Former President and Georgetown alum Bill Clinton looking sharp in blue and gray. (Photo by Mitchell Layton/Getty Images)

As the Big East Tournament was getting ready to kickoff, I took my annual pilgrimage to Harlem offices of former President Bill Clinton (SFS '68).  My former boss was gracious enough to make time for me to answer a few Casual questions about Georgetown and college basketball.  As we finished and I was leaving, I heard the former President say in a near whisper and to no one in particular, "I don't often read the blogs, but when I do it's always Casual, Casual Hoya. Because I'm the most interesting and casual man in the world."

Well all of that is made up except for the gracious part of the former President making time to answer a few questions for the blog.  I can tell you from experience, the man knows a lot about college basketball.  My first real memory of working for him was standing in a holding room watching Georgetown get beaten by the cheating likes of Marcus Camby, John Calipari and UMass.  I got to see the power of the Presidency that day.  We held up half of a city because the two of us wanted to see how the game ended.  Many a Saturday afternoon was spent catching glimpses of games between the very real pressures of being President.

So below are my casual questions and some Presidential answers.

As a New Yorker, how does the Big East tournament stack up as sporting event in terms of excitement and quality?

The Big East Tournament is the best and most exciting college basketball in the country. All the teams can win, all the teams are going to the NCAA tournament, and the officials let them play Big East basketball giving the lower seeds a chance.

Even as president, you always found time to follow college basketball. What's special about the college game that keeps you interested?

College basketball - both the men's and women's game - showcases both the abilities of individual players and the power and spirit of teamwork all season long. Pro-basketball has a higher percentage of gifted athletes, but isn't as interesting to watch until the playoffs.

I know you spent some time with John Thompson Jr. when you were in the White House. What were your impressions of him as both a coach and leader in the African American community?

Coach Thompson is a smart, charismatic, commanding leader who wanted his players to win every game and to win in life after basketball. Perhaps his most impressive success is the percentage of his men who completed their degree.

Was basketball a big deal on campus when you were at Georgetown?

Yes, but we never made the NCAA and went to the NIT only once.

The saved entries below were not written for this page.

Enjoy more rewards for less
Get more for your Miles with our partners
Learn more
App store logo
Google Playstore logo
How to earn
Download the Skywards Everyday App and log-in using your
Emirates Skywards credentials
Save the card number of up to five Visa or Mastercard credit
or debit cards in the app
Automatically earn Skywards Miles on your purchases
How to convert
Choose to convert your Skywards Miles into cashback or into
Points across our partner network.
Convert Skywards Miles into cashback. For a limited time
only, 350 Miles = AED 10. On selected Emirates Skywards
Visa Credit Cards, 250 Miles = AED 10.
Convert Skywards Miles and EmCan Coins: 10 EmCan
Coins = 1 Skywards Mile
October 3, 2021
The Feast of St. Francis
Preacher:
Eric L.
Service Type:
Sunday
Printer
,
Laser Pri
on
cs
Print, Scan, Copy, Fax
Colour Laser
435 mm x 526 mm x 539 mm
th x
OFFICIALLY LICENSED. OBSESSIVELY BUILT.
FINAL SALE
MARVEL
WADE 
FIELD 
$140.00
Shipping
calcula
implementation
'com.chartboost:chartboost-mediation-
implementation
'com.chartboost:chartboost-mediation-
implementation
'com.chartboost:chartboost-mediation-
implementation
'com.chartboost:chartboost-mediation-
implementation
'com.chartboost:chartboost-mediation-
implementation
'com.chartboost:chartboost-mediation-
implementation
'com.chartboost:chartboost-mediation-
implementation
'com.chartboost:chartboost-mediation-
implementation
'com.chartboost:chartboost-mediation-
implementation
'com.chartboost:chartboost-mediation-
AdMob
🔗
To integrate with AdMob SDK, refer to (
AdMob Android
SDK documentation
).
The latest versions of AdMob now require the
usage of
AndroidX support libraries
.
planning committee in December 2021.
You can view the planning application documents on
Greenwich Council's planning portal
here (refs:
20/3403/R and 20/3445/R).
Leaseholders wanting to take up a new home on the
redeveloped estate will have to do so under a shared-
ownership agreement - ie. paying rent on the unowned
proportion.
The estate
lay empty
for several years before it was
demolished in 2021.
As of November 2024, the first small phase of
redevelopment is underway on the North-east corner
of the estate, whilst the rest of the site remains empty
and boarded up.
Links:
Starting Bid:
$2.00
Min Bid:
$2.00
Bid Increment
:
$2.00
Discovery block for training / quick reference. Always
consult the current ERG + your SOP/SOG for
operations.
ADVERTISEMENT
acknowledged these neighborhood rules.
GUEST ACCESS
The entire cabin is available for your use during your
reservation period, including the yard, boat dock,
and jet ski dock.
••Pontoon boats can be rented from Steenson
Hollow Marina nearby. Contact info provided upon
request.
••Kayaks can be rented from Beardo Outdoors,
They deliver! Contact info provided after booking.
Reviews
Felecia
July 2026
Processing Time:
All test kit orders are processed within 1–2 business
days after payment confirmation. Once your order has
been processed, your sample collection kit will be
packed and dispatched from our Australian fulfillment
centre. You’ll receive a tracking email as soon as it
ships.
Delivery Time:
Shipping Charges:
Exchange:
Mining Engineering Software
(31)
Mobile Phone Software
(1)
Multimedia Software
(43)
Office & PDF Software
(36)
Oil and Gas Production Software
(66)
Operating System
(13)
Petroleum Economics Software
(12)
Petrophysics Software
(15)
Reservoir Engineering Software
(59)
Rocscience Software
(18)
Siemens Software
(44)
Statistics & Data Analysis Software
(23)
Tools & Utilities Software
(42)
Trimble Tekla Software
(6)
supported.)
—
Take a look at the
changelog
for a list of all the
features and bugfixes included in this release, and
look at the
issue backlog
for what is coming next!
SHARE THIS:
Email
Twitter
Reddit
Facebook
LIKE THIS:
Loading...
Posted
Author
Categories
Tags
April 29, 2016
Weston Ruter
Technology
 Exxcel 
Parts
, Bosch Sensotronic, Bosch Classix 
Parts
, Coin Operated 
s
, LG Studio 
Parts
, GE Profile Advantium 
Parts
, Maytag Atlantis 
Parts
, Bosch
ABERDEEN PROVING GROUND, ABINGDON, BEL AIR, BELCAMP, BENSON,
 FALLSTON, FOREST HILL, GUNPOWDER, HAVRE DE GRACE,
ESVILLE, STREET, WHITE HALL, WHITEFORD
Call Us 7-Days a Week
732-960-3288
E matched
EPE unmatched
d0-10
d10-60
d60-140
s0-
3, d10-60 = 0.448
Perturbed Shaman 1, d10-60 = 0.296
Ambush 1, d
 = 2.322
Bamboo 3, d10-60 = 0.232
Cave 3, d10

Still, I went to lots of games and the spirit was there.

Georgetown's best teams were undoubtedly the Patrick Ewing led teams. Nolan Richardson also had some great teams at Arkansas. Who would have won that match up?

I don't know. Their styles of play were so different. I loved the 1994 Razorbacks National Championship team with its run and gun "40 minutes of hell." The Razorbacks were so deep that year and played almost everyone in every game. Corliss Williamson was the SEC Player of the Year but only averaged about 27 minutes per game. Coach Thompson's teams with Patrick Ewing played quintessential Big East basketball, physical, strong defense, low-scoring games often intimidating their opponents even before the game started. I'm not sure which team would win, but I'd love to have watched.

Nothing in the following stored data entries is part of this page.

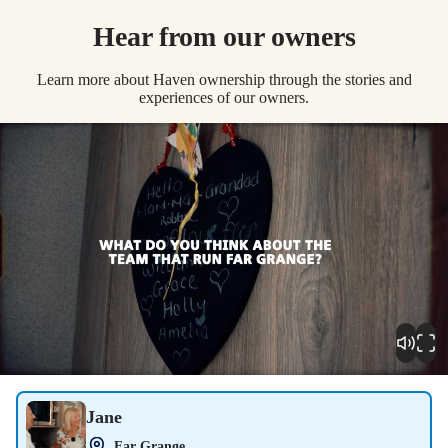
Hear from our owners
Learn more about Haven ownership through the stories and
experiences of our owners.
Play
Jane
Far Grange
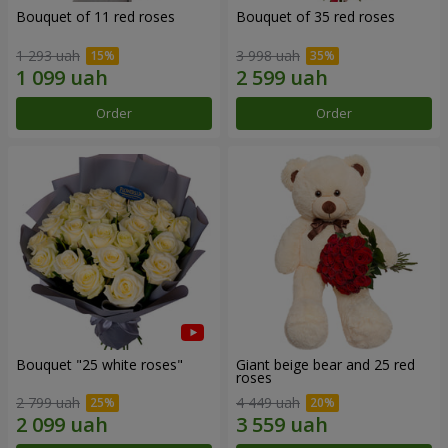
Bouquet of 11 red roses
Bouquet of 35 red roses
1 293 uah
3 998 uah
Order
Order
Bouquet "25 white roses"
Giant beige bear and 25 red
roses
2 799 uah
4 449 uah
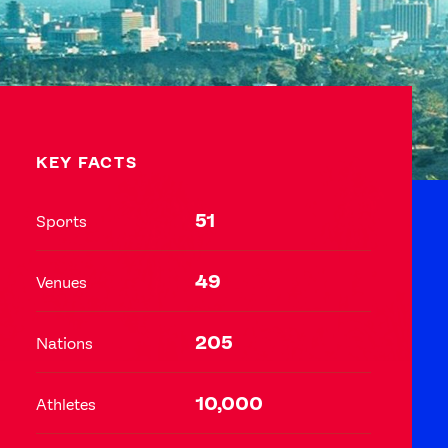
Video
Shop
Paris 2024 Interviews
Team GB clothing
Team GB Trains
adidas
KEY FACTS
London 2012 Medal Moments
51
Sports
49
Venues
205
Nations
10,000
Athletes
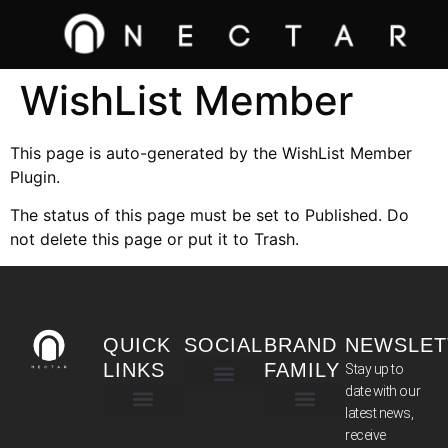
WishList Member
This page is auto-generated by the WishList Member
Plugin.
The status of this page must be set to Published. Do
not delete this page or put it to Trash.
QUICK
SOCIAL
BRAND
NEWSLET
LINKS
FAMILY
Stay up to
date with our
latest news,
TERMS & CONDITIONS
receive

Clinton Global Initiative University ("CGI U") this year falls on Final Four weekend. Why is it important for you to stay engaged with college students and what can we expect from CGI U this year?

I love working with college students because they have such incredible ideas and they're so excited about getting in the trenches and getting the work done. About 1,000 students attend CGI University. They all have to apply to attend, and in their applications they make commitments that describe what they're going to do to make the world a better place. This year, the event's program is focused on very topical issues. We worked with MTV to develop a panel on the affordability of higher education. We also have a session that will examine how to increase innovation on campus and beyond, another on using social media as an organizing tool, and another on the bullying of gays and lesbians on college campuses. So I think it will be a great opportunity to meet some tremendously engaged students and learn about innovative work they're doing in a wide variety of areas. But I'll have to watch the Final Four on TV!

You got to see the Hoyas play at the Verizon Center against Syracuse. What were your impressions of the team this year? How far can they go this year?

Georgetown stumbled into the post-season largely because of injuries, but they've showed the ability to string wins together because they run a smart, efficient offense, take care of the basketball, and force teams to take difficult shots. I still think they can go deep in the NCAA Tournament, especially once they get Mr. Wright back!